__YOUR OBJECTIVE__.
Reproduce everything from the start of the listing below down to and including the line that contains "dokładnie wiedzą o", swapping "NOTICIAS DE VIDEOJUEGOS" for "NOTICIAS DE JUEGOS" and leaving all else unchanged.

__PROVIDED DATA__.
• • • • •

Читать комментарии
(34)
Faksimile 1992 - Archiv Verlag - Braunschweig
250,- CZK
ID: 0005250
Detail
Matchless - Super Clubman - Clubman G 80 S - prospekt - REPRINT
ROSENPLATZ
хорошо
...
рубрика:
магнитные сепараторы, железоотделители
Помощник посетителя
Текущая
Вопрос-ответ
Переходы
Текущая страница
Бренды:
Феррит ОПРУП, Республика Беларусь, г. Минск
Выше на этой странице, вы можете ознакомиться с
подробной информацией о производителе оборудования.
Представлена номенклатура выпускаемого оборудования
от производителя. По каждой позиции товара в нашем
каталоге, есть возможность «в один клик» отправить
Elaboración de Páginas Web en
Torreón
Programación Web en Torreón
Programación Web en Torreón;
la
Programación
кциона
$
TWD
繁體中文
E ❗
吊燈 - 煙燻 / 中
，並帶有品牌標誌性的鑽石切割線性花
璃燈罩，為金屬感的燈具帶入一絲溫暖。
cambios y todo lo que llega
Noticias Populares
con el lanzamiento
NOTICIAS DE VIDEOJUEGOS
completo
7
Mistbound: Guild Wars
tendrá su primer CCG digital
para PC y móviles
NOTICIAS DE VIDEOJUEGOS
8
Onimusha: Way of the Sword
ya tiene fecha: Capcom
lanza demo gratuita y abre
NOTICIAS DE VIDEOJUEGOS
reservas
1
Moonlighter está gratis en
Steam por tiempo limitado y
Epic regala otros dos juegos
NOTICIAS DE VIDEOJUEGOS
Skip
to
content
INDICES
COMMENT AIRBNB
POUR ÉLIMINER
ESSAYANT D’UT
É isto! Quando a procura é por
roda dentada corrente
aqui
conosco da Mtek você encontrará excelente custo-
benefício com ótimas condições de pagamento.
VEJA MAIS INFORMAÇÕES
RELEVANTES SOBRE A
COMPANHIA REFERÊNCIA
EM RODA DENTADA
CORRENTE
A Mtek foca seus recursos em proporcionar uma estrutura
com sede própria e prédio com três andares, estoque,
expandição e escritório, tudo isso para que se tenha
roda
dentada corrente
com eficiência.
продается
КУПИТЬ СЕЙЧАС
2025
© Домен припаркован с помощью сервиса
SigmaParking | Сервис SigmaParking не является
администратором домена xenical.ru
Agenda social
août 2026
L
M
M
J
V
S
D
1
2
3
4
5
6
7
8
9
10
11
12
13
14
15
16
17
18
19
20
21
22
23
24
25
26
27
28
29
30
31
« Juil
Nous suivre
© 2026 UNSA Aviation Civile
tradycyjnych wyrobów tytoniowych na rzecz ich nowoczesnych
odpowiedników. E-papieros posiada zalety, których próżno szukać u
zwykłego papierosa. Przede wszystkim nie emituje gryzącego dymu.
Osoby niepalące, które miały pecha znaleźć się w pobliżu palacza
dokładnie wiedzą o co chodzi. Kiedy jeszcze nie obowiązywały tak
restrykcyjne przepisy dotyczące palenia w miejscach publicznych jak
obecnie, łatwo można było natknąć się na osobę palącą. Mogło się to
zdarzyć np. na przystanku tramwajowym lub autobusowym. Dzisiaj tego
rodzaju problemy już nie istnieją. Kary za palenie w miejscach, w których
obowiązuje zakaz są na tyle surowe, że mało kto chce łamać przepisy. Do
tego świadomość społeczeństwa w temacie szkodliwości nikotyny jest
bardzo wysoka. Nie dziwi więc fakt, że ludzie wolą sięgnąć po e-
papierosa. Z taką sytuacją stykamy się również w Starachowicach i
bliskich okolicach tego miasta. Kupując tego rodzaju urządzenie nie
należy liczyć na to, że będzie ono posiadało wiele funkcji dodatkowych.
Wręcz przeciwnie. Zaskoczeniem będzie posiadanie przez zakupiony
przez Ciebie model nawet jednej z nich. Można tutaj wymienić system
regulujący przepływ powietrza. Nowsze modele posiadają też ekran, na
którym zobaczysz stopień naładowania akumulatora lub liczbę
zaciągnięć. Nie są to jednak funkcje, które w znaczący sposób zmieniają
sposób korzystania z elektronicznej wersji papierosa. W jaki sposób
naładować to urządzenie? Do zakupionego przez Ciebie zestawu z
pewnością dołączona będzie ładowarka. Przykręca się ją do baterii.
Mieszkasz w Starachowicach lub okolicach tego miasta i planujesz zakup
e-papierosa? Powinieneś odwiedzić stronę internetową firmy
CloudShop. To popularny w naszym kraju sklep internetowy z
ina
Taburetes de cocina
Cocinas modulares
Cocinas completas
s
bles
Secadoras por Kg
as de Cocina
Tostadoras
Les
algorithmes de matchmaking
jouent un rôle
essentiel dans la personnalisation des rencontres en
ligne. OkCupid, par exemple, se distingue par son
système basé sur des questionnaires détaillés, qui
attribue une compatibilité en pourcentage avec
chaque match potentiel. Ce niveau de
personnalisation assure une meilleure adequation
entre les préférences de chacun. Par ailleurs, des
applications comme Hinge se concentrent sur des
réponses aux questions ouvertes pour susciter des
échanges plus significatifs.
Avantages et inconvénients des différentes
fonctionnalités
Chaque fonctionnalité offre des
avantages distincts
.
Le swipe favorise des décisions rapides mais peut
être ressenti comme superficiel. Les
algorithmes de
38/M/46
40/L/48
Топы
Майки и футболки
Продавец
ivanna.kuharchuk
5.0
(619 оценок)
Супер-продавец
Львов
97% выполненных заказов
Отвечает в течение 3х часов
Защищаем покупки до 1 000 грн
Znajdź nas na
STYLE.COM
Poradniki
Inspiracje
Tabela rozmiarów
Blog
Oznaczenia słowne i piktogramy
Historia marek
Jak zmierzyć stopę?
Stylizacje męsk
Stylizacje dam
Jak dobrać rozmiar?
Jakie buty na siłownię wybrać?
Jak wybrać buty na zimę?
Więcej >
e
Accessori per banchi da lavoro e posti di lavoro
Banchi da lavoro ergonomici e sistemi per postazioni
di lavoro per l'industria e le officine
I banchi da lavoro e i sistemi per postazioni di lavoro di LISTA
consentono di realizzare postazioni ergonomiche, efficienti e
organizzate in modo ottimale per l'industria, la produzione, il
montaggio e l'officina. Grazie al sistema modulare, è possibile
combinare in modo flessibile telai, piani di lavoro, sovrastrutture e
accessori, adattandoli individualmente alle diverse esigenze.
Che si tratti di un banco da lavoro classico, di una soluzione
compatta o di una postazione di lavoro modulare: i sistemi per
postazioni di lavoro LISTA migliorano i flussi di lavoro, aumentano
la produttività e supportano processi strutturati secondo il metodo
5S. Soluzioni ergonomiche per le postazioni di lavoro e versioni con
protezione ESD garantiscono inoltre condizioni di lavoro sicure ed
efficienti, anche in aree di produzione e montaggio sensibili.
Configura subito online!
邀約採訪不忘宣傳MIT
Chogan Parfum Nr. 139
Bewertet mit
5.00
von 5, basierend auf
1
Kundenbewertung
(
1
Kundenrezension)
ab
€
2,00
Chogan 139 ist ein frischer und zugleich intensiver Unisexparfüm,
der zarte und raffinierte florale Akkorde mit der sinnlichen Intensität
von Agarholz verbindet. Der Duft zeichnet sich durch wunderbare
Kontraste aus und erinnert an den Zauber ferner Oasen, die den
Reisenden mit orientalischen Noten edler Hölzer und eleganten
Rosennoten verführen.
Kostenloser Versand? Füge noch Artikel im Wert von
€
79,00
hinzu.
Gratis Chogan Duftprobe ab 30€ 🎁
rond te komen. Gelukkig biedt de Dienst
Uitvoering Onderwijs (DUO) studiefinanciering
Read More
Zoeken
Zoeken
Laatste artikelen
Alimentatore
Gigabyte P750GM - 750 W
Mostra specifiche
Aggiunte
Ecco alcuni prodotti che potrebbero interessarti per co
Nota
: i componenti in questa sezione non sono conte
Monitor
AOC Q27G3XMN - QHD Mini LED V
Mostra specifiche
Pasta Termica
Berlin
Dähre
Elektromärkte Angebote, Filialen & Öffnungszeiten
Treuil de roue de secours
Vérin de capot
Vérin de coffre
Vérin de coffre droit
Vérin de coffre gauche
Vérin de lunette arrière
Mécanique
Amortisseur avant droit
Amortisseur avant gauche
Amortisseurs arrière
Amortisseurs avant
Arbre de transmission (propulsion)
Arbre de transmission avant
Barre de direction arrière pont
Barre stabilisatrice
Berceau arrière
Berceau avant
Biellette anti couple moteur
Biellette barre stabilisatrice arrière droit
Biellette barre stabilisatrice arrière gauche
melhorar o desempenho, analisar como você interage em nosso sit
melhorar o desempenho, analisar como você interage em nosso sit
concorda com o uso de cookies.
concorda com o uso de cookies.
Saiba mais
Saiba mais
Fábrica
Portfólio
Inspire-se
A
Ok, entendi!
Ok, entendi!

• • • • •

__EXERCISE RESULT__.
Читать комментарии
(34)
Faksimile 1992 - Archiv Verlag - Braunschweig
250,- CZK
ID: 0005250
Detail
Matchless - Super Clubman - Clubman G 80 S - prospekt - REPRINT
ROSENPLATZ
хорошо
...
рубрика:
магнитные сепараторы, железоотделители
Помощник посетителя
Текущая
Вопрос-ответ
Переходы
Текущая страница
Бренды:
Феррит ОПРУП, Республика Беларусь, г. Минск
Выше на этой странице, вы можете ознакомиться с
подробной информацией о производителе оборудования.
Представлена номенклатура выпускаемого оборудования
от производителя. По каждой позиции товара в нашем
каталоге, есть возможность «в один клик» отправить
Elaboración de Páginas Web en
Torreón
Programación Web en Torreón
Programación Web en Torreón;
la
Programación
кциона
$
TWD
繁體中文
E ❗
吊燈 - 煙燻 / 中
，並帶有品牌標誌性的鑽石切割線性花
璃燈罩，為金屬感的燈具帶入一絲溫暖。
cambios y todo lo que llega
Noticias Populares
con el lanzamiento
NOTICIAS DE JUEGOS
completo
7
Mistbound: Guild Wars
tendrá su primer CCG digital
para PC y móviles
NOTICIAS DE JUEGOS
8
Onimusha: Way of the Sword
ya tiene fecha: Capcom
lanza demo gratuita y abre
NOTICIAS DE JUEGOS
reservas
1
Moonlighter está gratis en
Steam por tiempo limitado y
Epic regala otros dos juegos
NOTICIAS DE JUEGOS
Skip
to
content
INDICES
COMMENT AIRBNB
POUR ÉLIMINER
ESSAYANT D’UT
É isto! Quando a procura é por
roda dentada corrente
aqui
conosco da Mtek você encontrará excelente custo-
benefício com ótimas condições de pagamento.
VEJA MAIS INFORMAÇÕES
RELEVANTES SOBRE A
COMPANHIA REFERÊNCIA
EM RODA DENTADA
CORRENTE
A Mtek foca seus recursos em proporcionar uma estrutura
com sede própria e prédio com três andares, estoque,
expandição e escritório, tudo isso para que se tenha
roda
dentada corrente
com eficiência.
продается
КУПИТЬ СЕЙЧАС
2025
© Домен припаркован с помощью сервиса
SigmaParking | Сервис SigmaParking не является
администратором домена xenical.ru
Agenda social
août 2026
L
M
M
J
V
S
D
1
2
3
4
5
6
7
8
9
10
11
12
13
14
15
16
17
18
19
20
21
22
23
24
25
26
27
28
29
30
31
« Juil
Nous suivre
© 2026 UNSA Aviation Civile
tradycyjnych wyrobów tytoniowych na rzecz ich nowoczesnych
odpowiedników. E-papieros posiada zalety, których próżno szukać u
zwykłego papierosa. Przede wszystkim nie emituje gryzącego dymu.
Osoby niepalące, które miały pecha znaleźć się w pobliżu palacza
dokładnie wiedzą o co chodzi. Kiedy jeszcze nie obowiązywały tak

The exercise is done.